Locked Rooms
- First edition (US)
- Author: Laurie R. King
- Language: English
- Series: Mary Russell
- Genre: Detective fiction
- Publisher: Bantam Books (US) Allison & Busby (UK)
- Publication date: 2005
- Publication place: United States
- Media type: Print (hardback & paperback)
- ISBN: 0-553-80197-X
- Preceded by: The Game
- Followed by: The Language of Bees

= Locked Rooms =

2005 novel by Laurie R. King

Locked Rooms is the eighth book in the Mary Russell series by Laurie R. King. It was published in 2005. Unlike King's previous Mary Russell novels, Locked Rooms is split into 5 separate "books". The books alternate between the familiar Mary Russell first-person narrative and a third-person narrator following Sherlock Holmes. The events of the novel follow directly that of The Game.

Mary Russell and Sherlock Holmes sail to San Francisco to close up the house and businesses that Mary inherited after her family's death. Throughout her adolescence and adulthood, Mary has blamed herself for the family's fatal automobile accident. A puzzling codicil to the Russells' will, a break-in at the family house, and a failed attempt on Mary's life quickly draw Holmes and eventually Mary into an investigation of the real cause of her parents' death. Holmes and Russell team up with a former Pinkerton agent Dashiell Hammett, several residents of Chinatown, and a cast of irregulars to solve the mystery that has plagued Mary for ten years.

==Plot summary==
On their way back to Britain from India, Holmes and Russell stop at Russell's childhood home in San Francisco. As they approach San Francisco, Russell becomes more and more distracted. Holmes concludes from this, and her recurring dreams of falling objects, a faceless man, and locked rooms, that she is repressing some unpleasant memory. Russell denies this and tries to track down the psychiatrist who helped her recover from the trauma she suffered when she precipitated the car accident that killed her family. On the way, she meets a Chinese man, Long, who was the son of her parents' good friends. Long saves her from a murder attempt before introducing himself and saying that his own parents were killed shortly after her own parents died. When Russell finally tracks down the name of her psychiatrist, she learns that she was murdered after Russell departed for England several years ago.

Holmes determines from the fact that there was a recent break-in at Russell's house, Russell's anxiety and distraction, the murder of the psychiatrist, and the most recent attempt on Russell's life, that there is something serious amiss. He hires Dashiell Hammett to join his investigation. They conclude that Russell was present during the 1906 San Francisco earthquake, despite her denial of this fact, and it was this experience that produced the dream about falling objects. He learns from an interview with a survivor of the earthquake that Russell was very frightened by a man with several bandages on his face looking for her father — he had covered up his face because he had been burned while fighting a fire, and this made him appear faceless.
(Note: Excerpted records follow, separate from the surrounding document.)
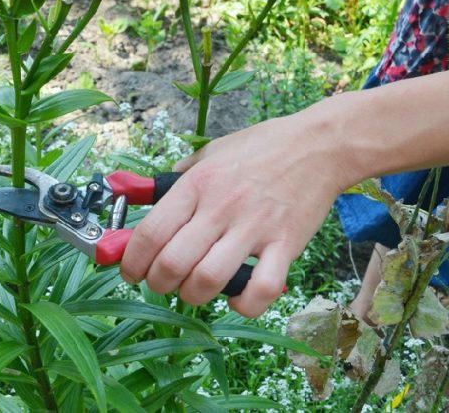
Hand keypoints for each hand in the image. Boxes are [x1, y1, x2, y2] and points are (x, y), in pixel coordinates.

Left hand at [119, 111, 354, 316]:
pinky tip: (237, 298)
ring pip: (209, 280)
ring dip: (193, 295)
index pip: (150, 232)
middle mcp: (220, 207)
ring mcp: (255, 228)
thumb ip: (178, 177)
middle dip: (157, 283)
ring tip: (193, 290)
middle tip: (160, 282)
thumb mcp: (210, 152)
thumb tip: (145, 196)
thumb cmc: (261, 147)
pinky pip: (262, 289)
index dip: (131, 261)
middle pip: (172, 263)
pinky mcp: (287, 245)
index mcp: (197, 184)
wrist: (318, 144)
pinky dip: (244, 304)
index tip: (130, 272)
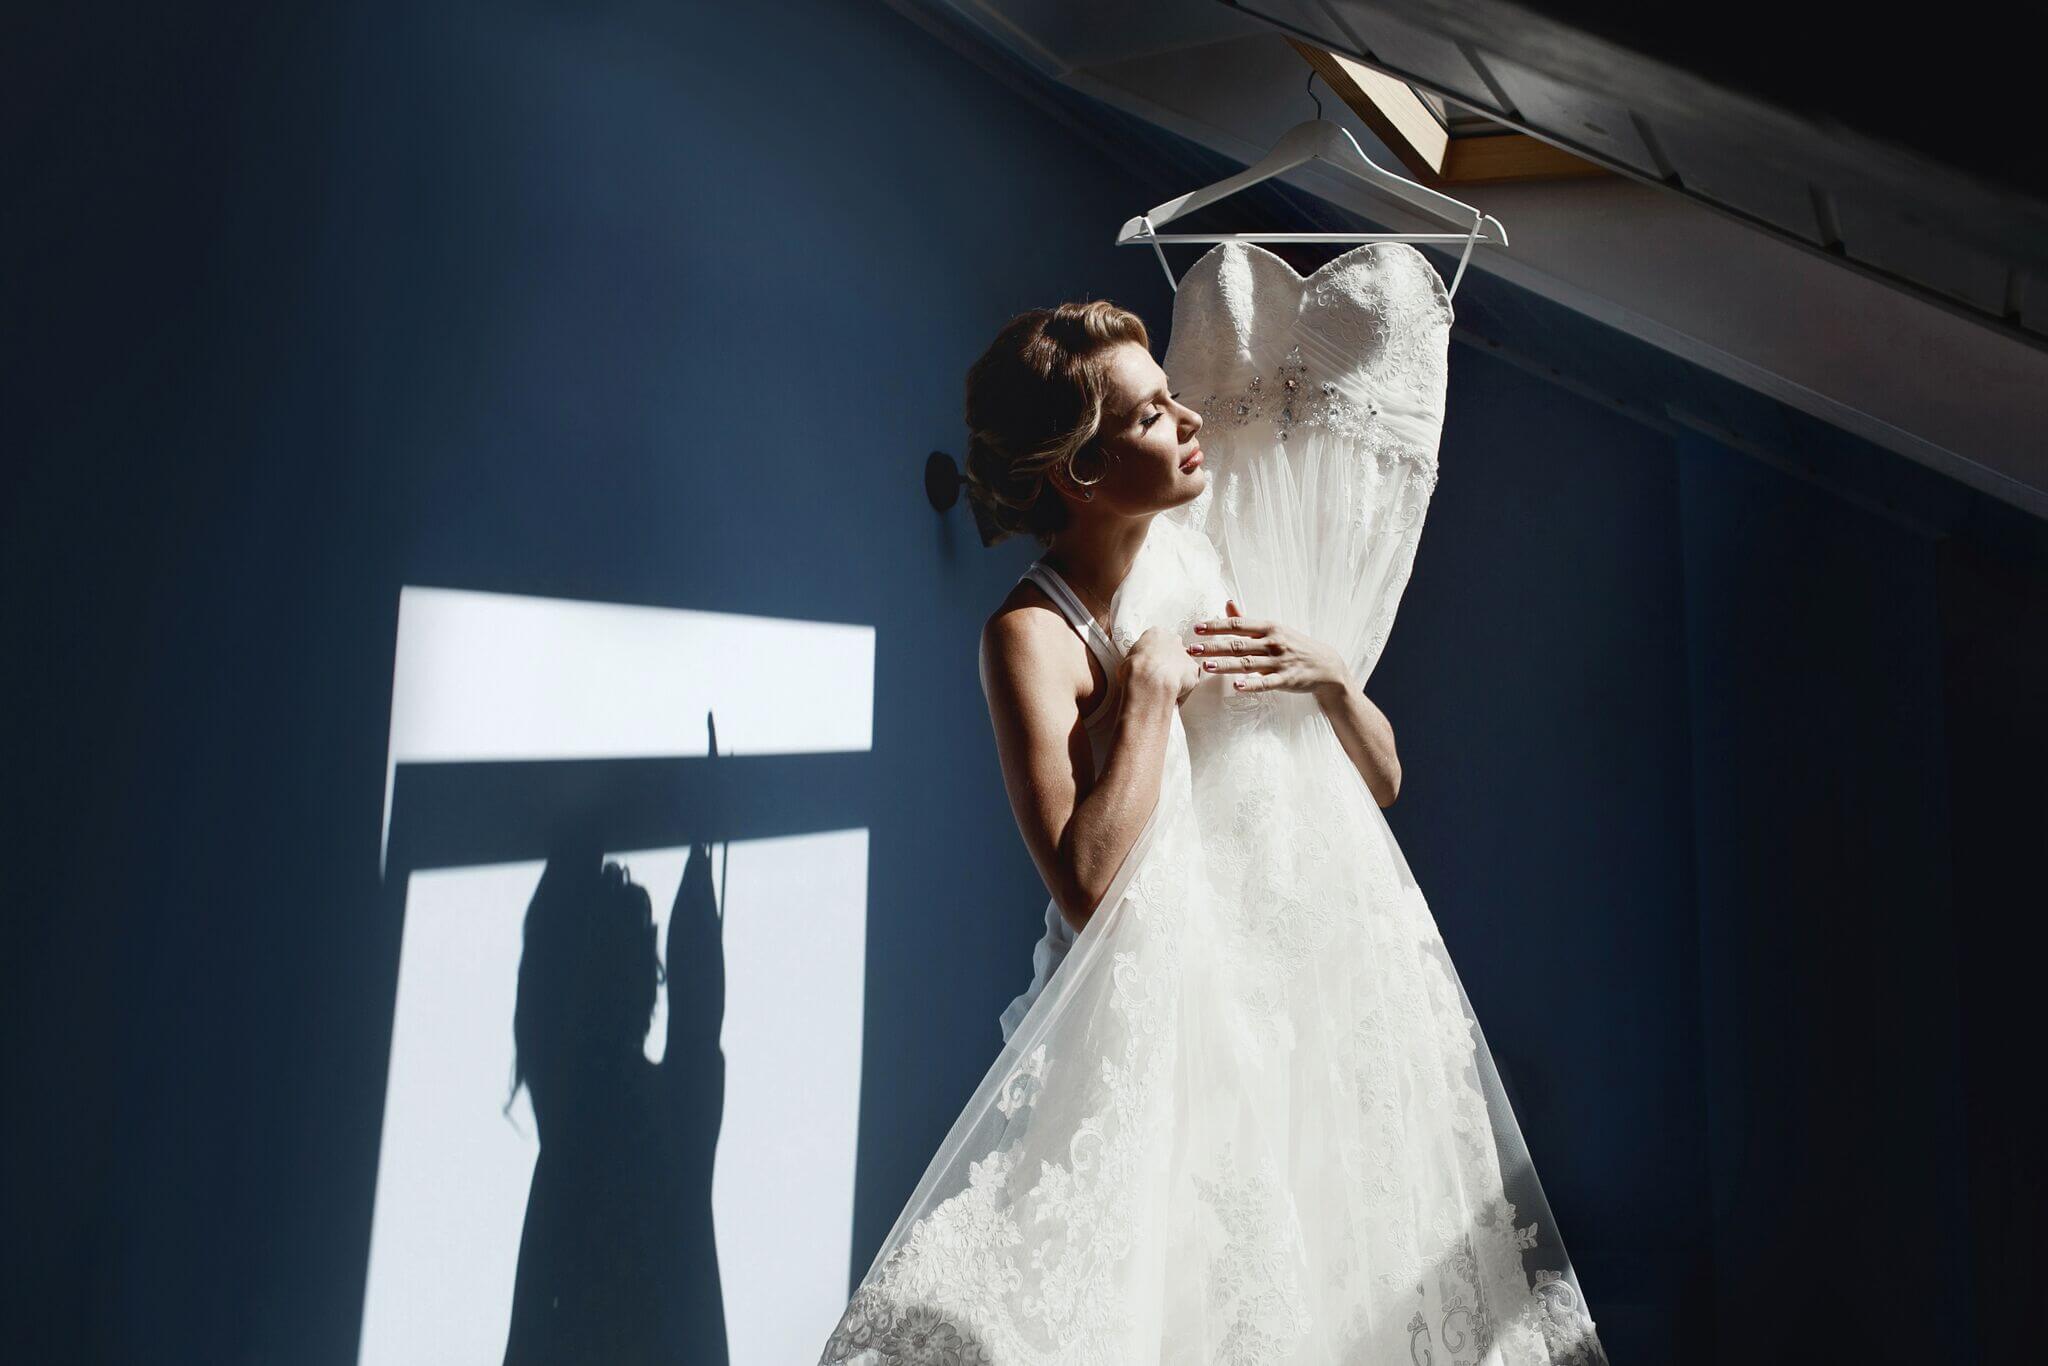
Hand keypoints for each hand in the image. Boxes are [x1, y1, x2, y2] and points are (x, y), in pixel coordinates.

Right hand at [1124, 624, 1205, 704]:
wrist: (1149, 680)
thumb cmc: (1135, 669)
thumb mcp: (1128, 659)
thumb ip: (1137, 658)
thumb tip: (1134, 667)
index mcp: (1156, 633)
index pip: (1157, 640)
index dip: (1153, 653)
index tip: (1149, 663)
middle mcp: (1174, 640)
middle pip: (1173, 648)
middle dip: (1168, 660)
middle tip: (1158, 675)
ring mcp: (1185, 655)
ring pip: (1183, 664)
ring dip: (1177, 673)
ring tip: (1165, 687)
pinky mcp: (1193, 670)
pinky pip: (1190, 679)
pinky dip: (1184, 686)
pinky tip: (1174, 693)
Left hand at [1187, 599, 1346, 696]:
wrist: (1326, 665)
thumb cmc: (1294, 645)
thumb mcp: (1274, 629)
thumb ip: (1247, 620)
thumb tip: (1227, 603)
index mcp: (1269, 627)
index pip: (1238, 625)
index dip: (1216, 626)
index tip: (1196, 628)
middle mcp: (1273, 642)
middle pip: (1238, 644)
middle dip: (1213, 646)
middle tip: (1192, 649)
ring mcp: (1279, 662)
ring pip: (1248, 663)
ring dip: (1226, 665)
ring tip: (1206, 666)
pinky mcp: (1286, 680)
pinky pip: (1266, 683)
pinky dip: (1251, 685)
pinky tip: (1236, 687)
Both Russell and Hammett visit the site of the Russell family car accident. Russell then takes a vacation to her family's summer home with her friends Flo and Donny. During the vacation, she recovers her wits enough to realize that somebody is trying to murder her and all the people that could possibly be connected with the car accident that killed her parents, from Long's parents to her psychiatrist. She visits the garage that collected the remainder of her parents' car and learns that the brake rod was cut and she is not to blame for their deaths; they were murdered.
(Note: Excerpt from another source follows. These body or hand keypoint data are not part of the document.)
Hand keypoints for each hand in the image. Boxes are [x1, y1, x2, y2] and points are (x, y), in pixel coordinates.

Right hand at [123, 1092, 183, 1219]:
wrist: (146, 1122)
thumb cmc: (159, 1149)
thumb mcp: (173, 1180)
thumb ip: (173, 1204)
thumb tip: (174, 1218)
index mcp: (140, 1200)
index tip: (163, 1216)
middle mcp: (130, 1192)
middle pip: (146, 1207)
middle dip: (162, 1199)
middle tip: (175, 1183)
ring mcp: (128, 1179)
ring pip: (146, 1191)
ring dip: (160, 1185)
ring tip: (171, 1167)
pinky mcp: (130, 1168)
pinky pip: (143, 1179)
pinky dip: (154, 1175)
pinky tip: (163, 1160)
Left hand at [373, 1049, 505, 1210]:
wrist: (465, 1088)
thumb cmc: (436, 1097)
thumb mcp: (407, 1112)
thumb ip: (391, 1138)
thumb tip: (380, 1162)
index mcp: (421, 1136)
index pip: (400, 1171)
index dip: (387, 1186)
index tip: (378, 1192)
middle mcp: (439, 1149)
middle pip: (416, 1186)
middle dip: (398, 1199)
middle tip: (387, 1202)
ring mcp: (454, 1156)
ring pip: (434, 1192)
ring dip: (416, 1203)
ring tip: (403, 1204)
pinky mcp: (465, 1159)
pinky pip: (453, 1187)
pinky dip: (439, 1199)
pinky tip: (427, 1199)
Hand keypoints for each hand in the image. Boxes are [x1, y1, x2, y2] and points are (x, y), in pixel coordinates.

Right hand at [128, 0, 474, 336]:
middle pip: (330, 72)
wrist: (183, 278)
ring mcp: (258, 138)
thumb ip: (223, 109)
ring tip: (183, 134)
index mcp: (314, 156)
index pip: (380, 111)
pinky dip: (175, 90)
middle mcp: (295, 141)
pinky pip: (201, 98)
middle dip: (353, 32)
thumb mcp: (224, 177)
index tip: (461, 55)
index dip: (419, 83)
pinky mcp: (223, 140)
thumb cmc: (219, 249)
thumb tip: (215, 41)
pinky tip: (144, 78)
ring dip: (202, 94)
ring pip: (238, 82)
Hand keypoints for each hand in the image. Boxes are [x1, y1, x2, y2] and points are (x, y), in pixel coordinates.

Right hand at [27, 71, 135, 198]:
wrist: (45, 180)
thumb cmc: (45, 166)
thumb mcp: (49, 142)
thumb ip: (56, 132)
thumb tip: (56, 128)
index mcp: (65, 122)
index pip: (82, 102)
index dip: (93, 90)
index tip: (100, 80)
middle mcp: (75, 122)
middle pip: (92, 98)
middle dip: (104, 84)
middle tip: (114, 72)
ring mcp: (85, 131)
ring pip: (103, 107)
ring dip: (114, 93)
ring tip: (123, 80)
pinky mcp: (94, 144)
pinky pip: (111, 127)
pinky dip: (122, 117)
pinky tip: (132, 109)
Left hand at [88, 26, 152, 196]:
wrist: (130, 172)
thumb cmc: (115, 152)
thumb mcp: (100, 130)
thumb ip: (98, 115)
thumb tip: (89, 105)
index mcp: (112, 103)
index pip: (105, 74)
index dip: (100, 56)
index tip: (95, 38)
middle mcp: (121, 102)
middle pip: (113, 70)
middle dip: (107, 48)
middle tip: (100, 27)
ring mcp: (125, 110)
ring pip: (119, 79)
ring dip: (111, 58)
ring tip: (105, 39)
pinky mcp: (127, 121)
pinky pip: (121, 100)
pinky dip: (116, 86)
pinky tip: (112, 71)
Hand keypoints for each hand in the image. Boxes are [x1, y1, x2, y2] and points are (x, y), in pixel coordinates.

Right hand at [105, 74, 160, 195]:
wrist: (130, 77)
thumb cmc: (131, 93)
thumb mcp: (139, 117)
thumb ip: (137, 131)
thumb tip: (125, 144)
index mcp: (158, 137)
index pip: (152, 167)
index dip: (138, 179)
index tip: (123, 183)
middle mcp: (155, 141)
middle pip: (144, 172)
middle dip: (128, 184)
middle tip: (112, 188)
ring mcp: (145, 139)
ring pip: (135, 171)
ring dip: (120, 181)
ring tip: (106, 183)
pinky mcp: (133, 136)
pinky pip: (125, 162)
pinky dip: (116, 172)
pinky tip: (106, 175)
Russell returns to her city house, fully recovered and determined to find out who was behind all the murders. Using fengshui, which Long's family was very interested in, they dig up the garden and find a box with a confession, written by Russell's father, and several valuable items in it. In the letter, he says that he helped a man get away with murder of a policeman, looting, and arson to cover up the evidence during the 1906 earthquake. The man in question was the one posing as a rescuer with the bandaged face. The letter concludes with the statement that Mr. Russell is going to disclose this information in order to free his conscience, and adds that he warned the person responsible of his intentions. The letter was written only days before the family members' deaths.

Holmes had previously set up Irregulars in the form of street kids to spy on Hammett's house in case of an attempt on Hammett's life. They report on a break-in involving the two suspects, the burnt man and his "sister". They end up on a chase that takes them to Chinatown, where one of Long's friends calls on the crowd to prevent them from getting away. Russell confronts the two before they are arrested, and finally unlocks the last "room" — a memory she had of seeing the man near her parents' car the day they died.